*** DOCUMENT PASSAGE ***

The global demand for protein is projected to double by 2030, and increasing European protein dependency on imported protein has triggered an urgent need for new production systems and value chains for alternative proteins for food and feed. Agricultural cultivation of grass and legumes are highly efficient and competitive protein production systems, reaching up to 2-3 ton protein/ha/yr, while having significant positive ecological and environmental traits as a sustainable agricultural crop, with low pesticide use, efficient nutrient uptake and high capacity for soil carbon sequestration. A green biorefinery separating fresh green biomass into a fibrous pulp and a press-juice, from where soluble protein can be precipitated and recovered as protein concentrate, are investigated, developed and optimised with a dedicated goal of making a commercially viable production system for local protein production based on green biomasses.
The research includes several biomass processing technologies, such as mechanical maceration, solid/liquid separation, pretreatment, enzymatic hydrolysis, fermentation, protein precipitation, liquid/liquid separation, and drying.
At AU ENG Green Biorefining, we are studying and developing processes in lab scale (g to kg), pilot-scale (kg-ton) and demonstration scale (ton). We have developed and operated a pilot plant with an approximate capacity of 1 ton fresh material input per hour since 2015 and in will from summer 2019 operate an improved and upscaled demonstration platform with an input capacity of 10-20 ton/hour. The products from the green biorefining are leaf protein concentrate with applications in animal feed for monogastrics and plant based protein food, fibre pulp with applications in in animal feed for ruminants and lignocellulosic feedstock for biochemicals, biobased materials and bioenergy, and last a residual juice with applications for biochemical, bioenergy and recycling of nutrient fertilizer. Feedstocks are produced on the AU agricultural research facilities in Foulum, and include many different varieties of forage -grasses and –legumes, and the products are tested together with AU Department of Animal Science and AU Department of Food.

*** End of DOCUMENT PASSAGE ***

• [REQUIREMENT 1] In the green biorefining text, what is the approximate input capacity of the pilot plant operated since 2015?
• [REQUIREMENT 2] Reproduce the green biorefining text between "The research includes" and "separation, and drying.", inclusive.

*** DATASET EXTRACT ***

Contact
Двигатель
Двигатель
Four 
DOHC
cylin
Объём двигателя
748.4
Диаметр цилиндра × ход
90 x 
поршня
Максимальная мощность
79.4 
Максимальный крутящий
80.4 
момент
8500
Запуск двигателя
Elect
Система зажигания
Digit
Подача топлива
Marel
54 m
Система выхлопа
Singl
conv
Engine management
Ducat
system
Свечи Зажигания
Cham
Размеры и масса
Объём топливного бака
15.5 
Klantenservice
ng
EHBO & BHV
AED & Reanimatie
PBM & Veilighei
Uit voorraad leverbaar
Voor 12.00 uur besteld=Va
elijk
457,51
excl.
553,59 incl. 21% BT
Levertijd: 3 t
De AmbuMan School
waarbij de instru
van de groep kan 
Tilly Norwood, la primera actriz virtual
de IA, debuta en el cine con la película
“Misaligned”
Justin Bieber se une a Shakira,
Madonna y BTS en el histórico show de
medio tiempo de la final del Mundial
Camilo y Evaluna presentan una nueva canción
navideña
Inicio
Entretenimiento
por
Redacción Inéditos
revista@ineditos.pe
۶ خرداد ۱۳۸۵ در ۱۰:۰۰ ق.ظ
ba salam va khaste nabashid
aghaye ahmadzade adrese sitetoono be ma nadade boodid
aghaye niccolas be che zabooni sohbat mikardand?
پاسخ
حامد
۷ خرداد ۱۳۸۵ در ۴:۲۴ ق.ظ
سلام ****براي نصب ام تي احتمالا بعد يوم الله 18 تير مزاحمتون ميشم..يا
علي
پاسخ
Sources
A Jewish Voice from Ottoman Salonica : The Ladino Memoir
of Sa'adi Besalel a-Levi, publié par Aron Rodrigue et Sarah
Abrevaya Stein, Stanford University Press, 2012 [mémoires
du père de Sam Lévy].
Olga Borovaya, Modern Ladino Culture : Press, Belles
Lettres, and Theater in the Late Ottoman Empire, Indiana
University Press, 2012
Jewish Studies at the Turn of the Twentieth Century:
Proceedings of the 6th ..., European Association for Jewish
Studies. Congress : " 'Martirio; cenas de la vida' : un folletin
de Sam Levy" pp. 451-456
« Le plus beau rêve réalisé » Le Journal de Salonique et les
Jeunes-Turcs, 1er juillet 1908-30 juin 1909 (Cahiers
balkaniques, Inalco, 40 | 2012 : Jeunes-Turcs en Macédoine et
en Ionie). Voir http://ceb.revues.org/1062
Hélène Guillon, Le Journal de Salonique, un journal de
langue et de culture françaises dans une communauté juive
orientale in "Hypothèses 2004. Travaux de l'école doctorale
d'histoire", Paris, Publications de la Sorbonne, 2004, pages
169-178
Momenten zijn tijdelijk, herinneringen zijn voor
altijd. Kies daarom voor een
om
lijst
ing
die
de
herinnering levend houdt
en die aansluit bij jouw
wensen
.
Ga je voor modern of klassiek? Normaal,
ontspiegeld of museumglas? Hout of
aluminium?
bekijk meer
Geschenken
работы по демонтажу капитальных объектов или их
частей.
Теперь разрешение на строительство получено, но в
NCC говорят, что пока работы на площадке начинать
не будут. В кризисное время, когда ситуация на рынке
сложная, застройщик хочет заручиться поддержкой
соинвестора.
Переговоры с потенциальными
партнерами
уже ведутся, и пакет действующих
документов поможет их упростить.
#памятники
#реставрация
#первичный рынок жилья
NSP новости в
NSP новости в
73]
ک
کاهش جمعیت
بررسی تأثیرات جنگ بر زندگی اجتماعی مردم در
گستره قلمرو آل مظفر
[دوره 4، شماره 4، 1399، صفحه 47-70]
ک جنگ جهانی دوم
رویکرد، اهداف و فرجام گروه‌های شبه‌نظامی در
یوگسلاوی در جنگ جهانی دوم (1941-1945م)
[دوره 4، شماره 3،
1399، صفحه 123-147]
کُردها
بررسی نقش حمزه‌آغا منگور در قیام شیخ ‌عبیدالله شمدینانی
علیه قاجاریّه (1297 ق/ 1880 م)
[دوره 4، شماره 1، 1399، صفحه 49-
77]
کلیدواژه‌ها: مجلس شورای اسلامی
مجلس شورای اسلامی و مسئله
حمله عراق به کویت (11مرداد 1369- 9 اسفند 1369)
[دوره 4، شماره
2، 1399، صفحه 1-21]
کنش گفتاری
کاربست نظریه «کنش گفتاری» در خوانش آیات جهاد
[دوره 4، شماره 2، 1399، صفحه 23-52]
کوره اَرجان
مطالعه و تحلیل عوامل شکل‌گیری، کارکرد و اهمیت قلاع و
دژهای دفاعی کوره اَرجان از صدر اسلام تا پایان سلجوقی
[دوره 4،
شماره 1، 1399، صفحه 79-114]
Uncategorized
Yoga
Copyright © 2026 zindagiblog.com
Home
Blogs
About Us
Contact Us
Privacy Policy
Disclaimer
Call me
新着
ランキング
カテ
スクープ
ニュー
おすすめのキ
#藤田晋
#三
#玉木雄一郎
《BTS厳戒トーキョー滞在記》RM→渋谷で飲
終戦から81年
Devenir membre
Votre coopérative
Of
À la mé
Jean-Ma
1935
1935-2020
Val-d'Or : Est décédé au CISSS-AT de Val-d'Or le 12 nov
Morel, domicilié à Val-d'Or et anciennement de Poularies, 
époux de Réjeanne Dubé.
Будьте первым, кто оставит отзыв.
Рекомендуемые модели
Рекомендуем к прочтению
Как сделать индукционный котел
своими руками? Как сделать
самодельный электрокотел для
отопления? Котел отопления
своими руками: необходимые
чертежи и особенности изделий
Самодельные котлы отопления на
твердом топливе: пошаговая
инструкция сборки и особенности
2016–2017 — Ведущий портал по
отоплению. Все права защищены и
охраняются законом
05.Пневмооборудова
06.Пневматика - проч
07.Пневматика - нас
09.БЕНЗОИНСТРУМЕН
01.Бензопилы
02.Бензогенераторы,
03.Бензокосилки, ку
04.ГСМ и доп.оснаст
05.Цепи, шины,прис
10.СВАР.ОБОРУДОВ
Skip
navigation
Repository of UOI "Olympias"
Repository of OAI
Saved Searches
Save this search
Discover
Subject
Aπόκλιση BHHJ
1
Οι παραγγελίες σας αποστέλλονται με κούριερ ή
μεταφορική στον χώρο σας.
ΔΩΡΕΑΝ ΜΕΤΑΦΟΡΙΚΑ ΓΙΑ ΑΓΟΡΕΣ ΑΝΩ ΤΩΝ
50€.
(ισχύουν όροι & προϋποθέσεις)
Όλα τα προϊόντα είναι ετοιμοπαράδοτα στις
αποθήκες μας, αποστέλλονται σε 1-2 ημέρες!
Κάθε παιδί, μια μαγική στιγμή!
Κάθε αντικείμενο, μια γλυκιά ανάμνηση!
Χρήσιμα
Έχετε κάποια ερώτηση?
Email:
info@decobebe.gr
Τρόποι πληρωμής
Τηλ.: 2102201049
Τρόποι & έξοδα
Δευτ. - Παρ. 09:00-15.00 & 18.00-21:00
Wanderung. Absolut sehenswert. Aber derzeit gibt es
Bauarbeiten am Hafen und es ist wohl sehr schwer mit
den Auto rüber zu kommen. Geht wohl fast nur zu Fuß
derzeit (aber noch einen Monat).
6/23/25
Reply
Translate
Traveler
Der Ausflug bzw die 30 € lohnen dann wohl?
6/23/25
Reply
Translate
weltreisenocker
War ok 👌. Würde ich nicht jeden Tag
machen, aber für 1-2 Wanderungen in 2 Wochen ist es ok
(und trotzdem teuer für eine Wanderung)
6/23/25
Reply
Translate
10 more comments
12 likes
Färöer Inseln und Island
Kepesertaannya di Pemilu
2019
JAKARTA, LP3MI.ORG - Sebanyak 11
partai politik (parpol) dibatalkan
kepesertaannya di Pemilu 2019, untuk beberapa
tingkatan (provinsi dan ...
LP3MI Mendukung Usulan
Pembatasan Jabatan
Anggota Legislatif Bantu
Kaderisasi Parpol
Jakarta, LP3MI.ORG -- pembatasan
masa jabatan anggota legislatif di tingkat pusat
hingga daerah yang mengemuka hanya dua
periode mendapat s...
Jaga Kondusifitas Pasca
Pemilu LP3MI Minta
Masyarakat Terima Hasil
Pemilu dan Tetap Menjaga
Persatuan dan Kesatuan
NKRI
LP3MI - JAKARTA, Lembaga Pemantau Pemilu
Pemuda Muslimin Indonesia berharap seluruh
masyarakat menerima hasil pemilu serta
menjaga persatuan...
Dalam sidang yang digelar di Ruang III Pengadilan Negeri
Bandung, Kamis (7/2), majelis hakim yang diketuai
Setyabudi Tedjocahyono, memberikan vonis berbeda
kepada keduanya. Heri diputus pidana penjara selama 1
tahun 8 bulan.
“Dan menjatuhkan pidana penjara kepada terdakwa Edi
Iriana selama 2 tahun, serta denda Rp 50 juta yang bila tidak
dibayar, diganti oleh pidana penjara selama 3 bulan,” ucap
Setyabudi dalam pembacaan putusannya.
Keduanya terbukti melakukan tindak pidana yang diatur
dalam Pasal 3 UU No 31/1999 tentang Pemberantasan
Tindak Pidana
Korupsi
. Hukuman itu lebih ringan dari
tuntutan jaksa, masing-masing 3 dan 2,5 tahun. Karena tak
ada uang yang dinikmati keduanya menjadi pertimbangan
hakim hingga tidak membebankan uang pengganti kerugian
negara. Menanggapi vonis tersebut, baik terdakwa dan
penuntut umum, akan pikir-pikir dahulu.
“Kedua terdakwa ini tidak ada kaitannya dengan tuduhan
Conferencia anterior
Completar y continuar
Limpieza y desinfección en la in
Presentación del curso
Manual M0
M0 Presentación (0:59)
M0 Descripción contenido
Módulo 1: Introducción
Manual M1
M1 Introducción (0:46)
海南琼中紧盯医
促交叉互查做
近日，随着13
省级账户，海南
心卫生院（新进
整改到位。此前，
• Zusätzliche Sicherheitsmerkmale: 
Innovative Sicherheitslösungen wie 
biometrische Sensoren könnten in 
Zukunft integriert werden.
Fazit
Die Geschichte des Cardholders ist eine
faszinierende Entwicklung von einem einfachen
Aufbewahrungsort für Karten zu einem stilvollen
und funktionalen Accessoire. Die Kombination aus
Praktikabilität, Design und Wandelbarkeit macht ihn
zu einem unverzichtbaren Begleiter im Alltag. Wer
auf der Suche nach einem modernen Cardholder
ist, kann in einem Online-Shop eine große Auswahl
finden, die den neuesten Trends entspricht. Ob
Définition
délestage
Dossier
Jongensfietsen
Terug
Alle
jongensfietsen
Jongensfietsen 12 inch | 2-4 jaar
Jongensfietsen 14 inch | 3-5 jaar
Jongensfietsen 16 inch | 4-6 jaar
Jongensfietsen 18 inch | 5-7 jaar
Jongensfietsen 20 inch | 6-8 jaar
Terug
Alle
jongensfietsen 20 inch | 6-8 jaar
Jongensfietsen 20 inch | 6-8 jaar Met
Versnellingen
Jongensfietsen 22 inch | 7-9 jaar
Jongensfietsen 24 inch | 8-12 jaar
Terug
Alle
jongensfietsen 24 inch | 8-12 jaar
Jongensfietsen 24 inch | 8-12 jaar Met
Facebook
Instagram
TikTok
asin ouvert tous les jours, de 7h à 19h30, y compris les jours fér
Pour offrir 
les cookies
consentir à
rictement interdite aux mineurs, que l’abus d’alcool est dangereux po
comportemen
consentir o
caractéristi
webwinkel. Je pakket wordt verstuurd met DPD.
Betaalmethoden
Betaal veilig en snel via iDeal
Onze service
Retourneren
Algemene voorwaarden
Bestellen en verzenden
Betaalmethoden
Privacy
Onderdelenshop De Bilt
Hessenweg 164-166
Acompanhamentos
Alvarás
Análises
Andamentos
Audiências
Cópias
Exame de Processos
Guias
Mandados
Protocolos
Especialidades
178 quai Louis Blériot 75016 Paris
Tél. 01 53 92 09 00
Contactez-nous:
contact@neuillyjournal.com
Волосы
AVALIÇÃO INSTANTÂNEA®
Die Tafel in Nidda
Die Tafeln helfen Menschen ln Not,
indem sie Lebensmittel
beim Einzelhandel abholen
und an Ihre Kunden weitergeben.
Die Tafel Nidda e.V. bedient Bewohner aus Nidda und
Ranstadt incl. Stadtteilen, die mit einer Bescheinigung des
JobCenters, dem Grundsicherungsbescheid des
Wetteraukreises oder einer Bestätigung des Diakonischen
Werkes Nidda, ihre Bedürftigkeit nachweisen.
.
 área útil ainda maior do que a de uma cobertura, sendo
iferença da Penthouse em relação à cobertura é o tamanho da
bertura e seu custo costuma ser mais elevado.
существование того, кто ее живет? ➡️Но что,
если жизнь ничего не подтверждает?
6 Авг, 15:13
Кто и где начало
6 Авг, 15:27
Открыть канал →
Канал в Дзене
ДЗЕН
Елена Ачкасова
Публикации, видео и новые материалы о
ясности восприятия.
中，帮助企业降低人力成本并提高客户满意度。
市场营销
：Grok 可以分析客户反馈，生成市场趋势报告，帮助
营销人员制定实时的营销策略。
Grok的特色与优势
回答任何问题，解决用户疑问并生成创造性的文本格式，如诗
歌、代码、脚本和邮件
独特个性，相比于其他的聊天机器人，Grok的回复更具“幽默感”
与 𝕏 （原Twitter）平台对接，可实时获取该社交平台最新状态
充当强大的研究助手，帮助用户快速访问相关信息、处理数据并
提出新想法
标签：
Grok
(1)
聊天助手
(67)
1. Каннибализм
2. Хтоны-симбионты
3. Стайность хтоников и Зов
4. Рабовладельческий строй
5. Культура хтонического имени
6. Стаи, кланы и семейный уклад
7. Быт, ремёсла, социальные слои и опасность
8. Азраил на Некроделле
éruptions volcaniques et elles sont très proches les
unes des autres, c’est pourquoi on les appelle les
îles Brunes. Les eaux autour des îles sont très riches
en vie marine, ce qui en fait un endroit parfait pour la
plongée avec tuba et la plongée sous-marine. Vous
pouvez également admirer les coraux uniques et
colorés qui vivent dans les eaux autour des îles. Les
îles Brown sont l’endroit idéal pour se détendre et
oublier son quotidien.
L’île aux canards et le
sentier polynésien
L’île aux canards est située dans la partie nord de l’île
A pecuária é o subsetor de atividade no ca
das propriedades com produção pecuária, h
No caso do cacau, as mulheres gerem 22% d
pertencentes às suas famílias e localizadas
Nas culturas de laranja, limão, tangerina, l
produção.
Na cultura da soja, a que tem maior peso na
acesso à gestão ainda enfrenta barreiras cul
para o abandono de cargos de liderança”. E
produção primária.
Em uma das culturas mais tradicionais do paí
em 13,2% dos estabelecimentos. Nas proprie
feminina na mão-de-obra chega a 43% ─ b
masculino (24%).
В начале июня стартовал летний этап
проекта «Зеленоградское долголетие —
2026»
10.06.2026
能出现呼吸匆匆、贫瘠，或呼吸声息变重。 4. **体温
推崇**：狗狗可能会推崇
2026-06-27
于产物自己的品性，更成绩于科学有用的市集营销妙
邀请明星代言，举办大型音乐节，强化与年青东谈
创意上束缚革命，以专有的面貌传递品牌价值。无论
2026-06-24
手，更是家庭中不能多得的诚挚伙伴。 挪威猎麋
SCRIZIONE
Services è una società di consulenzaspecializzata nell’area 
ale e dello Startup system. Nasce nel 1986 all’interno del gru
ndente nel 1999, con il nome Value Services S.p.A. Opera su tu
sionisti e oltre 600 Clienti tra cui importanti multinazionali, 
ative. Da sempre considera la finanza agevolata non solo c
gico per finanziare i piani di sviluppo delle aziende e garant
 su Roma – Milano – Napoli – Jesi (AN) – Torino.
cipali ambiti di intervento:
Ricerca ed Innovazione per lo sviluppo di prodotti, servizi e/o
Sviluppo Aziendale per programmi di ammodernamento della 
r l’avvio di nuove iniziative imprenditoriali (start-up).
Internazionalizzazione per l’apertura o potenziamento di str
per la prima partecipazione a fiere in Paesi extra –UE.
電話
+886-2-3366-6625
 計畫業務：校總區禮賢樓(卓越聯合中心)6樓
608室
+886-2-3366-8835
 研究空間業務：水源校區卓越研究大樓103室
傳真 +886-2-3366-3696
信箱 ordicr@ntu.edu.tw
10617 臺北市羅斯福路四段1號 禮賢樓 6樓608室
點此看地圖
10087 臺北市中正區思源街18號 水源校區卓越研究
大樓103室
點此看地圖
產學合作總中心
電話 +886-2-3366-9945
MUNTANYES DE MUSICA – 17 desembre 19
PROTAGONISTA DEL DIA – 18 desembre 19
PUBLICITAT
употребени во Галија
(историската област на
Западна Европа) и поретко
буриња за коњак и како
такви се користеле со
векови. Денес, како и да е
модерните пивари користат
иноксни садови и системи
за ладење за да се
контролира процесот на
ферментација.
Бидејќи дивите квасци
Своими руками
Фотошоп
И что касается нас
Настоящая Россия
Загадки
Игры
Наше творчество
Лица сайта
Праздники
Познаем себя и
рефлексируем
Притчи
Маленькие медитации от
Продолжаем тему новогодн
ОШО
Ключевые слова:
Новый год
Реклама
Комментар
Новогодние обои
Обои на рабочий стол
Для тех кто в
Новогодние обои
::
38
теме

*** End of DATASET EXTRACT ***

• [WRITTEN SOLUTION 1] About 1 ton of fresh material input per hour.

• [WRITTEN SOLUTION 2]
The research includes several biomass processing technologies, such as mechanical maceration, solid/liquid separation, pretreatment, enzymatic hydrolysis, fermentation, protein precipitation, liquid/liquid separation, and drying.